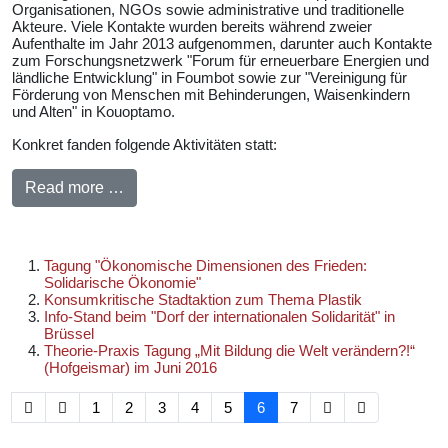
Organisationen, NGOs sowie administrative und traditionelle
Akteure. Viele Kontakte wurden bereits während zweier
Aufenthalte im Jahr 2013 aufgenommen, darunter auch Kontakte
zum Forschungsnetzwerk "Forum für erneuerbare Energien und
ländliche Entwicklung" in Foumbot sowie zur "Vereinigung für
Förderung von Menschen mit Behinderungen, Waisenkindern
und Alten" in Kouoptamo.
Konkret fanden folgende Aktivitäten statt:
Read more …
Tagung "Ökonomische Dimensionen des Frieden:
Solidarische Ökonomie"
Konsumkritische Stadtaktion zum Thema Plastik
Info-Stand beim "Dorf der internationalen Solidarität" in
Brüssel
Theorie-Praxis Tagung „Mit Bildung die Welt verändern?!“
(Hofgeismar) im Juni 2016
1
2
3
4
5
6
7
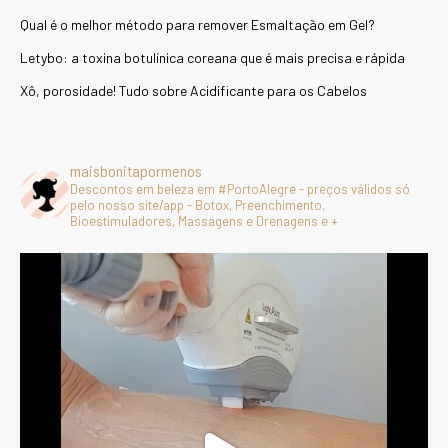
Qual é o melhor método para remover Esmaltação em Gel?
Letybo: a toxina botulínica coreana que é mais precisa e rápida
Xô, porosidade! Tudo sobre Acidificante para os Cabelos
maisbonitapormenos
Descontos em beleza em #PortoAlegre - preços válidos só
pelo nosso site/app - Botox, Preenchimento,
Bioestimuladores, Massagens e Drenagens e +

To do » Exactly as written, return every line of the listing, but not the pictures.

Written solution »
Organisationen, NGOs sowie administrative und traditionelle
Akteure. Viele Kontakte wurden bereits während zweier
Aufenthalte im Jahr 2013 aufgenommen, darunter auch Kontakte
zum Forschungsnetzwerk "Forum für erneuerbare Energien und
ländliche Entwicklung" in Foumbot sowie zur "Vereinigung für
Förderung von Menschen mit Behinderungen, Waisenkindern
und Alten" in Kouoptamo.
Konkret fanden folgende Aktivitäten statt:
Read more …
Tagung "Ökonomische Dimensionen des Frieden:
Solidarische Ökonomie"
Konsumkritische Stadtaktion zum Thema Plastik
Info-Stand beim "Dorf der internationalen Solidarität" in
Brüssel
Theorie-Praxis Tagung „Mit Bildung die Welt verändern?!“
(Hofgeismar) im Juni 2016
1
2
3
4
5
6
7
Qual é o melhor método para remover Esmaltação em Gel?
Letybo: a toxina botulínica coreana que é mais precisa e rápida
Xô, porosidade! Tudo sobre Acidificante para os Cabelos
maisbonitapormenos
Descontos em beleza em #PortoAlegre - preços válidos só
pelo nosso site/app - Botox, Preenchimento,
Bioestimuladores, Massagens e Drenagens e +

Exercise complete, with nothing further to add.